Although Sen. John McCain is running to be elected our next president, his proposals to help our country are stuck in the past. McCain's prescription to treat our ailing economy here in Michigan is standing by the job-draining North American Free Trade Agreement, or NAFTA, and adopting President Bush's failed policies.

Both McCain and Bush support anti-union laws that make it harder for workers to unionize. They want to privatize Social Security. They have no meaningful plan to deal with our country's health care crisis. And they dismiss the good-paying manufacturing jobs we lost due to NAFTA with no plans to replace them. In January, McCain even said that "there are some jobs that aren't coming back to Michigan."

Well, they're not coming back with McCain as president, that's for sure. We need to elect a new leader who is willing to break with Bush's failed policies.

Unfortunately, many Americans share our woes in Michigan. Since Bush took office, not only are we working harder for less, but 2 million more of us are out of work and 11 million more lack health care insurance. We have had slow wage growth, skyrocketing costs for gasoline and health insurance, and four straight months of job losses. Foreclosure is a looming possibility for millions of families.

Yet McCain believes we don't need to significantly change course. He credits Bush for overseeing "great progress economically," but he fails to mention that for the first time since World War II, we have experienced sustained national economic growth while personal incomes have dropped. McCain's economic stimulus plan is based on increased deregulation, slashing corporate taxes from 35 percent to 25 percent, and making permanent the Bush income tax cuts, which disproportionately benefit the wealthy.

The tax cuts illustrate how McCain has turned his back on working-class Americans' problems. In 2001, when the cuts were debated in Congress, McCain was one of just two Senate Republicans to oppose these taxes due to concerns that turned out to be accurate -- increased budget deficits, unanticipated defense costs and a costly Iraq war. He has switched to court the divisive supporters of President Bush.

Unlike the Democratic presidential candidates, McCain is opposed to renegotiating the so-called free trade agreements that have resulted in 3.7-million U.S. manufacturing jobs being lost in the past 10 years -- a major factor in Michigan being one of only two states to lose jobs in the same period. These are the same pro-business policies that have helped make it so difficult for working-class Americans to make a living.

Our country's history proves that a sure way to counteract income disparity is through unions. For example, economic distribution was much more equal in the 1950s than it is today. Then, the middle class thrived in part because more workers were union members. A correlation developed during the past several decades. As unionization rates have decreased, income disparity and companies' aggression against workers who seek to form a union have increased.

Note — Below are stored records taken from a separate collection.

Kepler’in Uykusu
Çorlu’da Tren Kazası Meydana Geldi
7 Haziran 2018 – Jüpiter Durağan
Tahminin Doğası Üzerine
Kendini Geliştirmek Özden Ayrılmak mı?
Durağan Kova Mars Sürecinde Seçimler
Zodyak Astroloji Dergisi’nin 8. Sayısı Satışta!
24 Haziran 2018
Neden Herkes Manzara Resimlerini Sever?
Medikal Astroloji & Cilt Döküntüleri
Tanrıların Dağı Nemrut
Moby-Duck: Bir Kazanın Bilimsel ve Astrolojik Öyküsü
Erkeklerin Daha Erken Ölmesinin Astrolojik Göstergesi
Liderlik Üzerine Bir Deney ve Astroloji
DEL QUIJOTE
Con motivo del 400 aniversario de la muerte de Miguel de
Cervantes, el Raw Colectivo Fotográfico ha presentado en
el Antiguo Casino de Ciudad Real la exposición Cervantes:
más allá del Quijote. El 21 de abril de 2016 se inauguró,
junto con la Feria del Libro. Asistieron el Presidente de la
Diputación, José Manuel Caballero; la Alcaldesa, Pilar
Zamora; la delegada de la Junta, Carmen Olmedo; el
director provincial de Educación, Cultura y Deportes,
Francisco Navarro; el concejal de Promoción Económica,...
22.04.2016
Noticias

Being a union member creates opportunities for workers to build power. Our new president must recognize this and push to sign the Employee Free Choice Act, or EFCA, which will allow workers to build a union free from an employer's anti-worker campaign -- when a majority of workers at a company signs cards, a union is formed.

An example of this happened earlier in the year, when more than 11,000 UPS Freight workers across the country signed cards and became Teamsters. This UPS subsidiary is the former Overnight, operated by an anti-union executive who refused to honor his employees' choice to become union members. Within the past 30 days, the workers overwhelmingly ratified a new national contract, as did some 7,000 workers at DHL Express facilities.

"We protected what we already had and we've gained more." said Patti McGuckin, a dock agent and 20-year Teamster at the Detroit DHL Express facility. "We're getting wage increases, and our pension and health-and-welfare plans are protected. In today's economy, especially here in Detroit, that means a lot."

McGuckin and other working-class Americans deserve elected officials who understand the American dream: to work a full-time job and earn wages and benefits that will support them and their families.

- James P. Hoffa is president of the International Brotherhood of Teamsters.